Odd couple asks EPA for carbon tax

A riddle: A left-wing environmental organization and a free-market policy group enter the Environmental Protection Agency. What do they want?

A national carbon tax.

That’s what environmental group Friends of the Earth and the free-market R Street Institute advocated for in a Wednesday meeting with EPA officials.

Neither organization would confirm the other’s attendance to the Washington Examiner. Eli Lehrer, who heads R Street Institute, said his group was meeting with the EPA but said he couldn’t vouch for Friends of the Earth. Kate DeAngelis, climate and energy campaigner with Friends of the Earth, said she could not “confirm or deny” the meeting was taking place.

It’s a bit of a touchy subject for a conservative group to go to an EPA meeting with one of the more left-leaning environmental groups and, ostensibly, present a united front. R Street Institute, after all, is trying to court Republican lawmakers in hopes of backing a national carbon tax. It’s not lost on GOP lawmakers that groups like Friends of the Earth are hardly their friends.

“Friends of the Earth, they’re a Left group for sure. We agree with them on some stuff, disagree with them on other stuff,” Lehrer told the Examiner.

Friends of the Earth is to the Left of inside-the-Beltway players such as the Natural Resources Defense Council. R Street Institute is more centrist than other conservative outfits. It was founded in a split with the Heartland Institute over the latter’s skepticism of human-caused climate change.

Both groups said a carbon tax was a better method for reducing greenhouse gas emissions, which most scientists blame for warming the planet, than the EPA’s proposal to limit emissions from power plants. Friends of the Earth is still a fan of the regulation, but says it’s too weak. R Street Institute hates the proposal, which calls for reducing electricity emissions 30 percent below 2005 levels by 2030.

Generally, the proposed rule is revered by liberals for taking steps to combat climate change. Conservatives despise it, saying it amounts to a federal power grab that would raise power prices and perhaps cause blackouts.

Friends of the Earth and R Street Institute are a bit of an odd couple, but the two have collaborated in the past. They, with watchdog group Taxpayers for Common Sense, have taken aim for several years at wasteful government spending and programs through their “Green Scissors” coalition.
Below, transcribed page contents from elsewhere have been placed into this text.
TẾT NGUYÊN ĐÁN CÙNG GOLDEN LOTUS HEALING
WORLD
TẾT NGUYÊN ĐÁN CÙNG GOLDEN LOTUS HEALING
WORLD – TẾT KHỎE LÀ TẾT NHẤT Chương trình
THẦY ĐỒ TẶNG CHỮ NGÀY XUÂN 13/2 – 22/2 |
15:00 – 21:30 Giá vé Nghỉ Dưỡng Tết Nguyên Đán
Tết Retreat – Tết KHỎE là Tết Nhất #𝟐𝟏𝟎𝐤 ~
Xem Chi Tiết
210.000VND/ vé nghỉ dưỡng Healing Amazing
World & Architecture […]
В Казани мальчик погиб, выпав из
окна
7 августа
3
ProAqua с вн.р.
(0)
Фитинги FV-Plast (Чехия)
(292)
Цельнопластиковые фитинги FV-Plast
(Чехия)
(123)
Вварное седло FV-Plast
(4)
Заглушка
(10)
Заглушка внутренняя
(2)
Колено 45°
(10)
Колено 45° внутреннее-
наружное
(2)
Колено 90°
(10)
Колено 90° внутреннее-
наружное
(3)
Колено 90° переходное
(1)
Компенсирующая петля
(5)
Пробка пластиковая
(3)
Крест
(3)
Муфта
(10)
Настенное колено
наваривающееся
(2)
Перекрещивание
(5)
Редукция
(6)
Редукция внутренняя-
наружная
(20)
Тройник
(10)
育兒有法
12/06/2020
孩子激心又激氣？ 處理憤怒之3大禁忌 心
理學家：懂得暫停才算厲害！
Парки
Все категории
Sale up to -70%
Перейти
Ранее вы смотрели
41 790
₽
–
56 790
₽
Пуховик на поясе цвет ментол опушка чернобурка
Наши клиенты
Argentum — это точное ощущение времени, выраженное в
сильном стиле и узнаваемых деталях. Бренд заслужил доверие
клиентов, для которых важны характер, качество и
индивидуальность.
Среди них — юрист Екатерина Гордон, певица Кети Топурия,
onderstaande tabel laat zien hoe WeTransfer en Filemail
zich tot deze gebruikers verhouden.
To say they’re working on a carbon tax together, however, would be a bit of a stretch. That’s because the term means vastly different things to each group.

“With a carbon tax it’s not quite as deep an agreement. We’re both interested in it as a mechanism, but as far as that there’s not much agreement,” DeAngelis said.

Friends of the Earth won’t back just any proposal, DeAngelis said. She noted some ideas include reducing the corporate income tax rate, which the group opposes. Others would include distributing revenue generated through a carbon tax as rebates to U.S. citizens, a concept DeAngelis said takes aim at illegal immigrants for which her group wants to provide some path to citizenship.

Chiefly, Friends of the Earth wants a carbon tax because the group said it could generate revenue for research and development of renewable energy technology.

“We want to see it be put to catalyze that transition more to renewables than we’re currently seeing,” DeAngelis said.

That a carbon tax would increase federal spending is anathema to conservatives. Most ideas suggested by conservative think tanks require revenue neutrality, often through reducing corporate income tax rates.

Lehrer said the more inclusive a carbon tax, the better. He said he’s glad the EPA proposal to cut power plant emissions allows for carbon tax plans. Still, he said a national carbon tax would be better than the Obama administration’s Clean Power Plan, as the emissions rules are called.

Lehrer’s stand on carbon taxes is certainly controversial.

Conservatives on Capitol Hill have taken aim at the regional plans, which the EPA has said offers the most cost-effective means of compliance. Senate Majority Leader Mitch McConnell, R-Ky., has made handcuffing states’ ability to form the blocs part of his broad strategy to undercut the power plant rule, though experts contend the chances of that tactic succeeding are dubious.

But where Lehrer agrees with congressional Republicans — and departs from Friends of the Earth — is that the EPA proposal has to go.

“Basically we are meeting with EPA [Wednesday] to tell them their plan sucks,” Lehrer said. “Our view is ‘nothing’ is better than this plan.”

CORRECTION: R Street Institute does not support cap-and-trade as a method to reduce greenhouse gas emissions. An earlier version of this story misstated that position.